There is one very important item which I have left out in this “Alabama woman’s” letter. She says, let the women go into the hospitals. Now she comes to what is woman’s true sphere: in war, the men to fight, and the women to nurse the wounded and sick, are words I have already quoted. I have no patience with women whom I hear telling what wonders they would do if they were only men, when I see so much of their own legitimate work left undone. Ladies can be of service in the hospitals, and of great service. I have heard more than one surgeon say, if he could get the right kind, he would have them in almost every department. I could name many things they could do, without ever once going into a ward.

All have not the gift of nursing, but they can do the housekeeping, and there is much of that in a hospital.

I know many will say the surgeons will not have them, nor can I blame the surgeons if the stories are true which I have heard about the ladies interfering with them. I have been nearly two years in the hospital service, and I have never spent one day without seeing women’s work left undone, and I have had no time to do the surgeons’.

The sick in a hospital are as much under the care of the surgeon and assistant surgeons as men in the field are under the control of their officers. And would we not think a woman out of her senses were she to say that because she had made the clothes the soldiers wore, and attended to their wants otherwise, she had a right to command them; or that she would do nothing for them because that right was not given her, even if she had a better knowledge of Hardee’s tactics than some of our officers. The surgeons are alone responsible for the sick under their control, and have the right to direct what should be done for them.

Are the women of the South going into the hospitals? I am afraid candor will compel me to say they are not! It is not respectable, and requires too constant attention, and a hospital has none of the comforts of home! About the first excuse I have already said much; but will here add, from my experience since last writing on that subject, that a lady’s respectability must be at a low ebb when it can be endangered by going into a hospital.

I have attended to the soldiers of our army in hospitals and out of them, and in all sincerity I can say that, so far as their bearing toward ladies is concerned, I have never heard one word spoken or seen one act at which the most fastidious and refined woman could take exception.

This was more than I looked for; I knew that our army was composed of the lowest as well as the highest, and I did expect to find some among them void of delicacy.

I can not tell whether our army is an exception to the rule or not; but about it I can say that, as regards real native refinement, that which all the Chesterfields in the world can not give, a more perfect army of gentlemen could not be than they are.
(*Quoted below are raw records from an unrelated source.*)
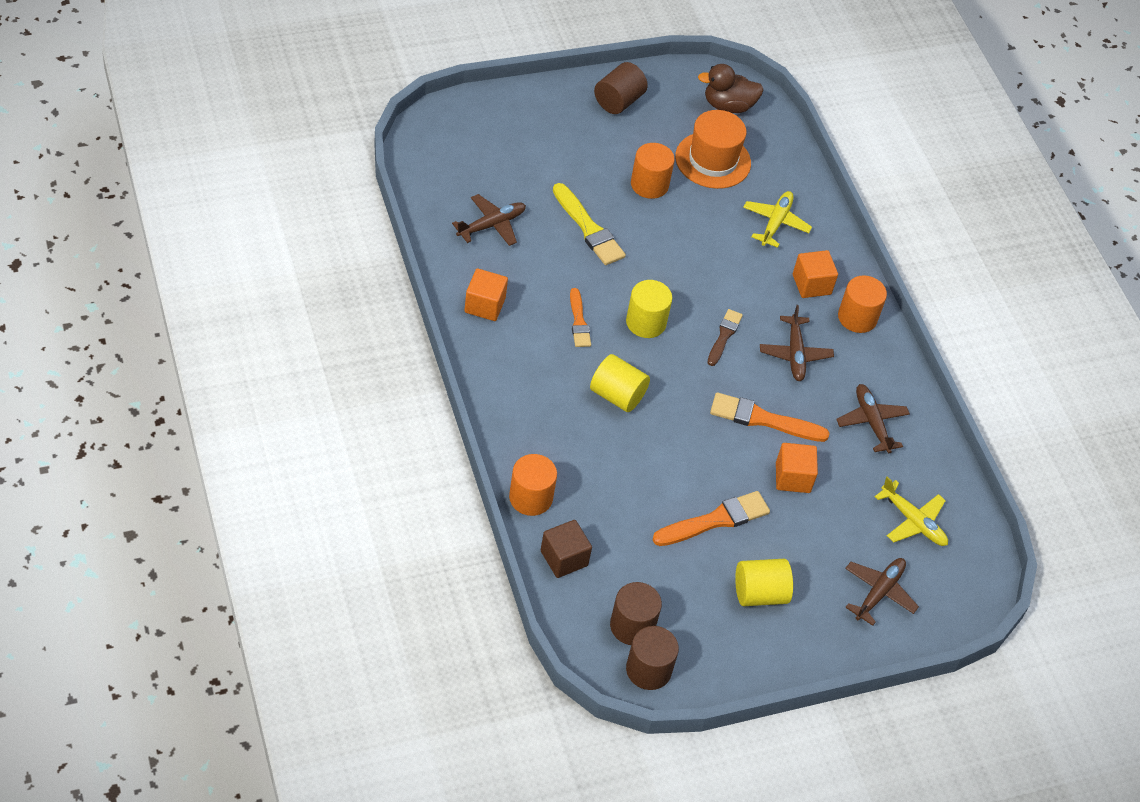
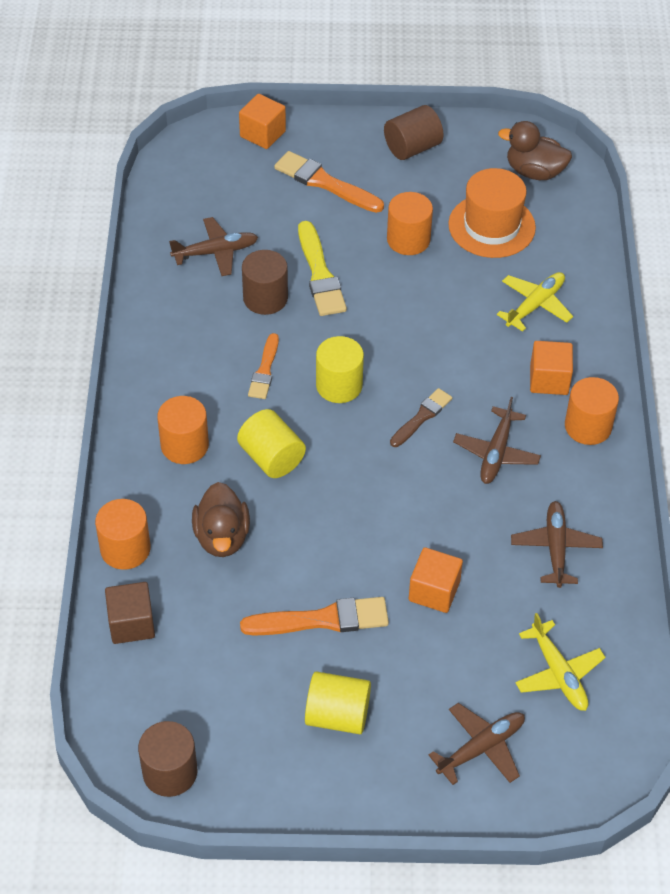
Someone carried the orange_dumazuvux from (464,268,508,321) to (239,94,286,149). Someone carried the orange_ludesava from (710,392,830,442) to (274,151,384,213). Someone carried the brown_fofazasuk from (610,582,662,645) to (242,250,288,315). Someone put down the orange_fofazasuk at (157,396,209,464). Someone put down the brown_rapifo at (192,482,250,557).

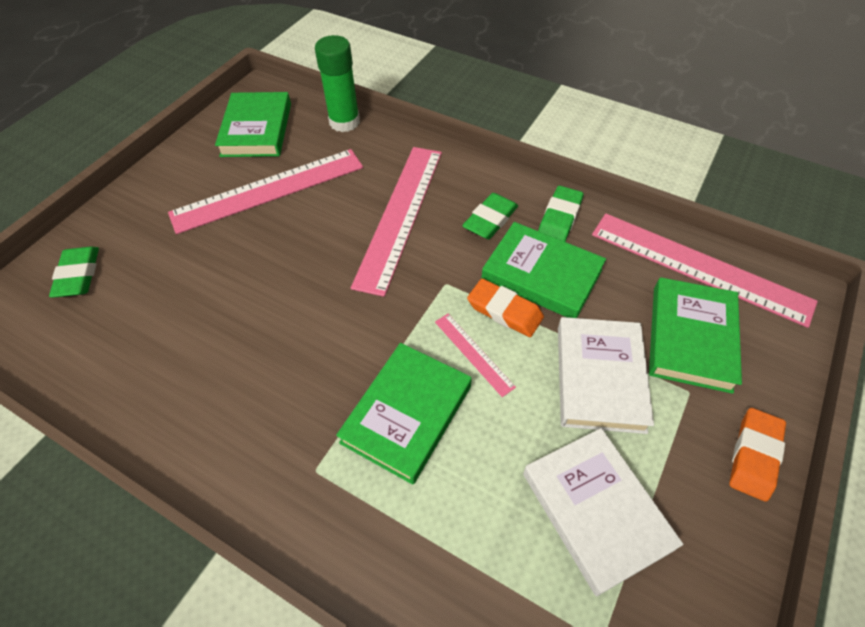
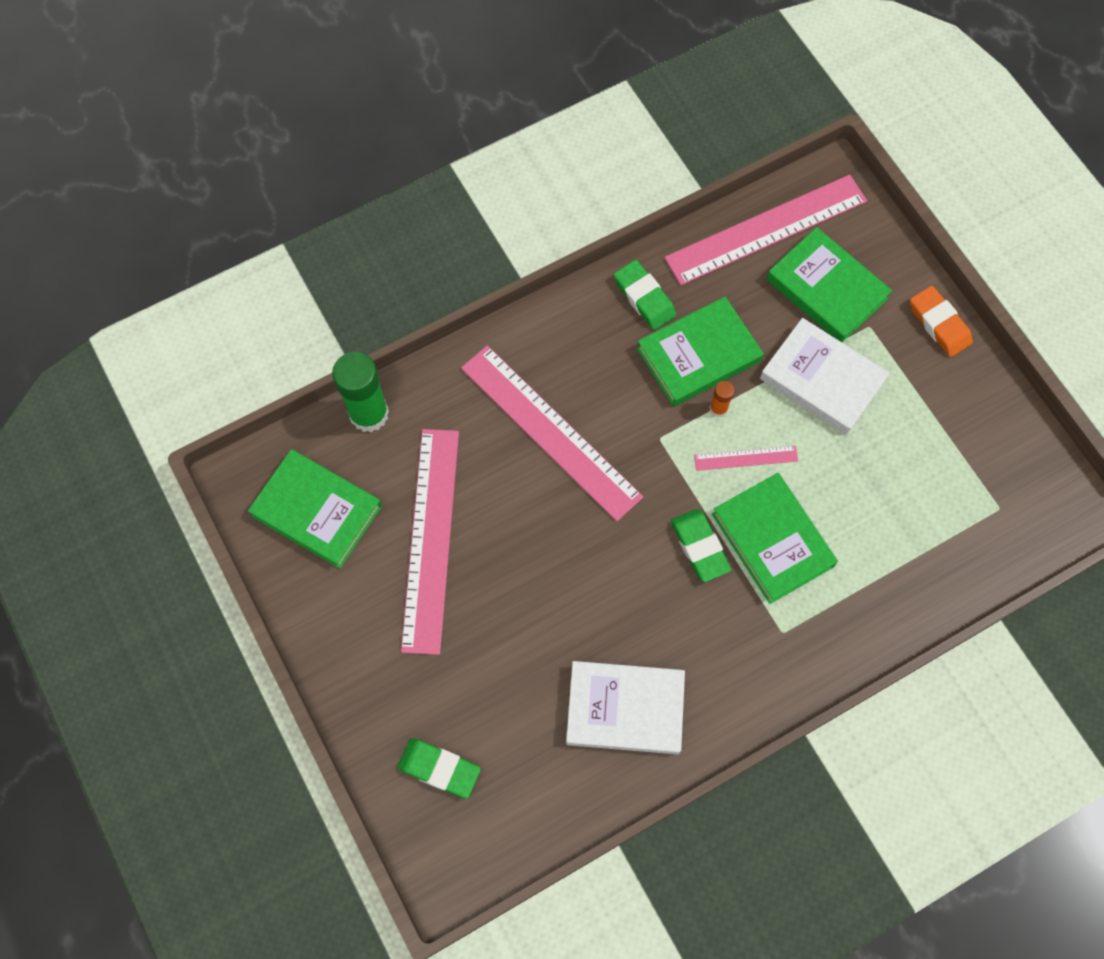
Someone carried the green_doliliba from (462,193,518,239) to (671,509,732,582). Someone swapped the orange_doliliba at (467,278,544,337) for the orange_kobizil at (710,381,735,417). Someone carried the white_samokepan from (523,428,683,596) to (566,661,685,754).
I do not know what they are in camp, but speak of what I have seen in other places.

To the next two excuses—that is, to constant work, and hospitals not being like home—I wonder if soldier’s work is just such as they wish, and if the camp is any thing like home?—I think there is no need of giving the answers; they are obvious.

Last evening Mrs. General Patton Anderson came here; she has a little boy who is very sick, and she thinks the water will benefit him. She is stopping in the same house with us.

I have just heard that the Newsom Hospital has left Cleveland, Tennessee. The enemy must be near there, or we are going to fall back. I usually judge the movements of the army by those of the hospitals.

How I would dislike to have to leave this beautiful place; but perhaps we shall, and about it there is no use worrying.

Mrs. Dr. Gamble and Mrs. Bragg have left, which looks ominous, as we think the general intends making an important move, and has given them time to get out of the way.